The ingredients that go in first, will get more crushed than the ones that go in last, so keep that in mind when deciding what to put in next. For example, I like my poblano to be a paste but my onion to be chunky, so the peppers go first and the onions go last.
Another helpful hint is to deseed and devein your peppers if you are not used to spicy food. I always do this to poblanos after peeling the charred the skin, but I leave the serrano seeds in there because Amit and Virat love spicy food. My two-year-old's tolerance for spicy is better than mine, y'all! Another tip you can use is not put all the peppers in at once. Put them in one at a time, taste, and add more if needed.
Ever since I got my molcajete, we've always had this salsa ready in the fridge. I use it as dip for chips, or top my eggs with it, add avocado to make delicious guacamole, put it in tacos, or use it to cook other recipes, like Paneer with Molcajete Salsa.
Please leave your comments below, we love to hear from you. Buen provecho!
- 3 tomatoes
- 3 tomatillos (husks removed)
- 1 poblano pepper
- 1 to 5 serrano peppers (depends on how spicy you’d like)
- 1 white onion (cut in quarters)
- 2 to 10 cloves of garlic (to taste)
- 1 teaspoon of cumin seeds (or 1 teaspoon cumin powder)
- ½ lime
- Salt and pepper to taste
- Olive oil spray or ½ tablespoon olive oil (or vegetable oil)
- Cilantro for garnish
1. Roast the poblano and serrano peppers. If you have a gas stove, you can do this directly on top of the fire, rotating the peppers as their skin gets black and blistered. Another way to do this is to roast them on a griddle or wrap them in aluminum foil and roast on the stovetop, turning them every few minutes to make sure all sides are roasted.

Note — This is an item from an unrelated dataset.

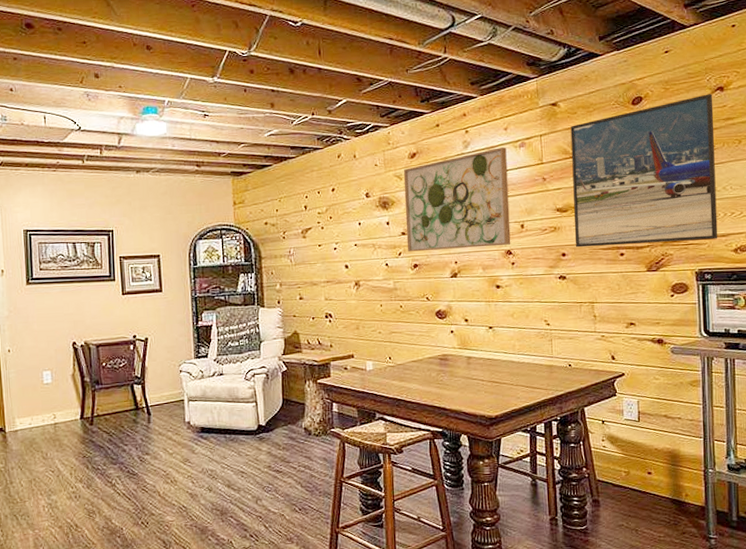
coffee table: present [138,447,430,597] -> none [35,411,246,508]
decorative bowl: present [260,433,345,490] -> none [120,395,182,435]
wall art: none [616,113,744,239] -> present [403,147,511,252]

2. Wrap the poblano pepper in a moist towel or in a plastic bag to let it sweat. Once it has cooled down, remove the stem, skin, veins and seeds and cut it into small pieces. Remove the stems from the serranos. You can also remove the seeds and veins from the serrano peppers if you want to make the salsa less spicy. I usually leave the serrano seeds in. Cut the serranos in thirds.
3. While the peppers are cooling down, heat a small skillet and spray it with olive oil. Roast the garlic in the olive oil (leave the skins on while roasting), rotating them until they turn golden on all sides. Once they are done, remove from heat and peel them when they have cooled down.
4. Roast the tomatoes, tomatillos, and onion. Similar to the peppers, you can do this on a griddle or wrap them in aluminum foil and roast them on your stovetop, turning them every few minutes to make sure all sides are roasted. Once everything is roasted, cut into large chunks.
5. In a molcajete, put the salt, cumin and garlic and start grinding the ingredients until a paste is formed.
6. Start adding the rest of the ingredients, one by one until all the peppers, tomatoes, and onion are crushed to the desired consistency.
7. Check your salt and add more, if needed. Add black pepper to taste, lime juice, and cilantro. Mix well.